We are all experiencing uncertainty as to how the General Election results will affect socioeconomic equality, employment statistics, poverty, the economy, businesses and local and foreign investment in our country. Concerning the everyday middle class South African, a current minority shareholder or first-time potential investor can rest assured that if they hold wealth in shares invested in South Africa companies, the value of their investments and subsequent wealth. This is according to The Companies Act 71 of 2008 (“The Act”) as it is currently drafted, which has aimed its purpose at protecting the rights of minority shareholders.
The Act ensures that adequate and transparent information is provided to shareholders who are participating in the selling and buying of securities as well as placing greater emphasis on directors’ responsibilities. It further aims at creating social and economic equality amongst investors by providing a stable platform for investment in which both the interests of the minority shareholders as well as the majority shareholders are considered.
When acting in your capacity as a shareholder, it is important to know that in the context of fundamental transactions, takeovers and offers, the form of protection afforded to both the minority and majority shareholders is governed by the takeover provisions contained in Part A, B and C of Chapter 5 of the Act and is provided for by sections 112 to 127, and the takeover regulations 81-122. Furthermore, there is additional protection provided by sections 163 and 164 through recourse to the courts.

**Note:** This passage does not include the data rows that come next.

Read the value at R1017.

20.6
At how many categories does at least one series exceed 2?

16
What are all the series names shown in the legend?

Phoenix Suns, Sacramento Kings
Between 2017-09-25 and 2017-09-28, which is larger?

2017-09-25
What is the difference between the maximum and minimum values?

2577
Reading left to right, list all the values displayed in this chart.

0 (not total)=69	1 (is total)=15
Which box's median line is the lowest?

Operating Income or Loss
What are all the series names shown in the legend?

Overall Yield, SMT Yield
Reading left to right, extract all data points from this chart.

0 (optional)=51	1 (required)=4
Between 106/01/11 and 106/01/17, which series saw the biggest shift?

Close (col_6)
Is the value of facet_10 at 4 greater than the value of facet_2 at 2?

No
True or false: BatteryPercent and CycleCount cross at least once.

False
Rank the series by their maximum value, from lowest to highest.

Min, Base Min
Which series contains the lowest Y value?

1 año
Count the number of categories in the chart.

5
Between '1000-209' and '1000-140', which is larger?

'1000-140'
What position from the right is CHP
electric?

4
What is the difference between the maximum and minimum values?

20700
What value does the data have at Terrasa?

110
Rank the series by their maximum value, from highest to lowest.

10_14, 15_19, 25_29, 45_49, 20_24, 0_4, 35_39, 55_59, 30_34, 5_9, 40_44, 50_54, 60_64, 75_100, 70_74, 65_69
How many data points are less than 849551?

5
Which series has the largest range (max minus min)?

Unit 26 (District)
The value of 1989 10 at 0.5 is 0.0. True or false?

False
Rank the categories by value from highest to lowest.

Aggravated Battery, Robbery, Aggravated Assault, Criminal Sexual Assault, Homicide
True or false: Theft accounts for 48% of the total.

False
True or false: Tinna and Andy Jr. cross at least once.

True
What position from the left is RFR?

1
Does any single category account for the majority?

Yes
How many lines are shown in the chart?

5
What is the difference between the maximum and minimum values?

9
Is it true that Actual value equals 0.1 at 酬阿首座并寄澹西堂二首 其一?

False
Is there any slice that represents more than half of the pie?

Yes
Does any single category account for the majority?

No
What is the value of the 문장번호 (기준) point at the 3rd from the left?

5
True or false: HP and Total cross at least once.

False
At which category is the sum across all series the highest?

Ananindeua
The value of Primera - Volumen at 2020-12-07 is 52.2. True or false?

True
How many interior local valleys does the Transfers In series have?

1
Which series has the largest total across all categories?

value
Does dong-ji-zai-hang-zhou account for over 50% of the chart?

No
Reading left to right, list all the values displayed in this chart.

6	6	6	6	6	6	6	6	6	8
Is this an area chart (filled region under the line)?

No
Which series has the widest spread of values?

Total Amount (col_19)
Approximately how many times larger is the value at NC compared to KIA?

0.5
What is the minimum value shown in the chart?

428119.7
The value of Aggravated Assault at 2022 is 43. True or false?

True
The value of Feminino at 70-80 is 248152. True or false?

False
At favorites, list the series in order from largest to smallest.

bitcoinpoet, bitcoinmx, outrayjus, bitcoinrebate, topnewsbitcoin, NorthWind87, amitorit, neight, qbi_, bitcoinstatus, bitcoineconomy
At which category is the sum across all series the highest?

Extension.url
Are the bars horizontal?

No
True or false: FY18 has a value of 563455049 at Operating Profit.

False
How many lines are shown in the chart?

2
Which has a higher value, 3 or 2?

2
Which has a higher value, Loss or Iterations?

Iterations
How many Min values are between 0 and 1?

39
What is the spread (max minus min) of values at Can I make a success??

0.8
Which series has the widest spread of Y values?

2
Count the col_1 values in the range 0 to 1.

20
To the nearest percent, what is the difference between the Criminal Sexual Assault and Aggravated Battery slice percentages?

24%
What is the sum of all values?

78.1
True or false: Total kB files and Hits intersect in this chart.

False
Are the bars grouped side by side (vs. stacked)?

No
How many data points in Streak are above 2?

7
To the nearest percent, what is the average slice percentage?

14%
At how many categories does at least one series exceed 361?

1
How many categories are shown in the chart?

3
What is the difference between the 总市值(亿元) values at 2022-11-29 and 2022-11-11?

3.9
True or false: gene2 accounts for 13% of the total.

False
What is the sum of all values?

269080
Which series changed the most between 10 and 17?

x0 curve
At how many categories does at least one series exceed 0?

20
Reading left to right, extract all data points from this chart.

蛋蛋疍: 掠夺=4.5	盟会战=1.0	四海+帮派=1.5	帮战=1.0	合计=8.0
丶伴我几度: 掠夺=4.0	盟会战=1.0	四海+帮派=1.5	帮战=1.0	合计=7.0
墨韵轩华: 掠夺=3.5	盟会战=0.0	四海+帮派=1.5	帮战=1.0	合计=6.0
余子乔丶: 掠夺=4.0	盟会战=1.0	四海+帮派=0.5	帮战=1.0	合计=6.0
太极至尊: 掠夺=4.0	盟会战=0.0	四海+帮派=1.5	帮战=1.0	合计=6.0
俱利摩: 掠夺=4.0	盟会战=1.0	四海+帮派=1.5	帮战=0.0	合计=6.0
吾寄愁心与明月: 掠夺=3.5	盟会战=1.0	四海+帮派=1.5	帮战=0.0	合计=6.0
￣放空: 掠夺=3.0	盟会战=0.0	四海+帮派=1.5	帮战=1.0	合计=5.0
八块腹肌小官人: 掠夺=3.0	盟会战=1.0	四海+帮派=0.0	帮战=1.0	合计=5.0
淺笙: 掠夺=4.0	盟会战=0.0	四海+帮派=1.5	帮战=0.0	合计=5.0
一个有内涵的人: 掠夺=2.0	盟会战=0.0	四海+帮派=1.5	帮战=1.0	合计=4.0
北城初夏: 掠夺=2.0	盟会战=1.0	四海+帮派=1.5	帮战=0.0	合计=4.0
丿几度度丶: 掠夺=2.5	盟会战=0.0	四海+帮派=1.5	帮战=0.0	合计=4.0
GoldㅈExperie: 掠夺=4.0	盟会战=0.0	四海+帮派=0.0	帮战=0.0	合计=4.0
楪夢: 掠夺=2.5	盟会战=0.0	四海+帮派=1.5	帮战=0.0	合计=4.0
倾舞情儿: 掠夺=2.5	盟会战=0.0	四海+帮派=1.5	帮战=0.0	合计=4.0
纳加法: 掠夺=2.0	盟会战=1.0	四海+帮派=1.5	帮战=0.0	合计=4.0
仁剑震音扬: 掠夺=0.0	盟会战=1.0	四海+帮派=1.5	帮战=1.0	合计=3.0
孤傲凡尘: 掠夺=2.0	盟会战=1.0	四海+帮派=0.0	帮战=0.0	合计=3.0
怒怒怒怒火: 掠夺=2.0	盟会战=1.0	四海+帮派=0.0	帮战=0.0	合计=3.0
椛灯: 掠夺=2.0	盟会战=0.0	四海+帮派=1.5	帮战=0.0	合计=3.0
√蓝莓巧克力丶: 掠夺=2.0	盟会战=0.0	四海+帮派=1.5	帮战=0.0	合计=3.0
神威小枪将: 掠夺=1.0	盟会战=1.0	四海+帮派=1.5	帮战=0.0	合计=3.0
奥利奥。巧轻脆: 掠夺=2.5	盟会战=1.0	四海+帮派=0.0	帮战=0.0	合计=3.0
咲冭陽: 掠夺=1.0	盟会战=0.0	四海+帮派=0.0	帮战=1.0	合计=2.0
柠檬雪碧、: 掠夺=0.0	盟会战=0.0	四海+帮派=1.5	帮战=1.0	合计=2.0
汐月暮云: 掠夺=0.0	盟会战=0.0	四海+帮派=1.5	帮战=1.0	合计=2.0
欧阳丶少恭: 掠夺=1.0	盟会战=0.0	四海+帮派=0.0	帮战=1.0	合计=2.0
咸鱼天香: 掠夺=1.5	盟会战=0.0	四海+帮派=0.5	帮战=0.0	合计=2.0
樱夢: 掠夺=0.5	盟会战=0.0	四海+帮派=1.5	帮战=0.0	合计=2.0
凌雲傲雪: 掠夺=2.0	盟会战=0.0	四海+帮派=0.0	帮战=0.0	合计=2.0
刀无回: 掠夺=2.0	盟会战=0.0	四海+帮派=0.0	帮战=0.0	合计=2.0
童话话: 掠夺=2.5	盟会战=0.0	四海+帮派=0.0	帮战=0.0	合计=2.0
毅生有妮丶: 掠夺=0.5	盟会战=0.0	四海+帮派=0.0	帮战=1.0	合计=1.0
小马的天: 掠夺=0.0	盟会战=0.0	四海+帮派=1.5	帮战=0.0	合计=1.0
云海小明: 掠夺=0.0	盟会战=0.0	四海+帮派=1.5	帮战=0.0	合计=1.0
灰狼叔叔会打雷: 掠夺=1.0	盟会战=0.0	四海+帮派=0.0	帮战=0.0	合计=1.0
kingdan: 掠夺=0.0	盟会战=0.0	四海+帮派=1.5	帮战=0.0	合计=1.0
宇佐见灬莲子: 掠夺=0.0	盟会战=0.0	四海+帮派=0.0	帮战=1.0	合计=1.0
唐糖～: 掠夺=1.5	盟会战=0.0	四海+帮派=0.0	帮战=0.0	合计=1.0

Shareholders must be aware that there are three types of transactions which will, if completed, will affect the ownership of a company or the shareholding in the company, thus influencing the shareholders concerned. The provisions governing fundamental transactions are applicable to all companies, public or private and furthermore in the circumstances that a fundamental transaction involves a regulated company, the transaction will constitute an affected transaction. Section 117(1)(i) and section 118 of the Act set out the meaning of an affected transaction.
An affected transaction is governed by the Takeover Regulation Panel and it will only be an affected transaction if it involves a regulated company. Section 117(i) and 118(1) of the Act define the meaning of a regulated company.
In summary, there are several provisions within the Act that attempt to ensure minority shareholder rights are protected whilst at the same time providing a stable platform for investment where the economy is not siphoned off by inequality amongst different shareholders.
Our legislature has drafted the Act in such a way that its purpose, in terms of the application to affected transactions is to facilitate the support and the development of the South African economy. It does so by creating flexibility and simplicity in the formation and maintenance of companies, to balance the rights and obligations of shareholders and directors within companies and tries to provide a predictable and effective environment for the efficient regulation of companies. Under the Act, the protection provided to minority shareholders is necessary in an emerging economy such as ours, where there is an over-arching need to achieve both social and economic equality in our young democracy.
Whilst the intentions of the Companies’ Act are clear, we should continue to save and invest in the shares of South African Companies, however always being mindful of the fact that those companies are operating within an increasingly complex financial and regulatory environment and in accordance with ever changing parameters that will influence the determination of the market value of our shares.
Let us forfeit the fact that not all things can be governed by the law.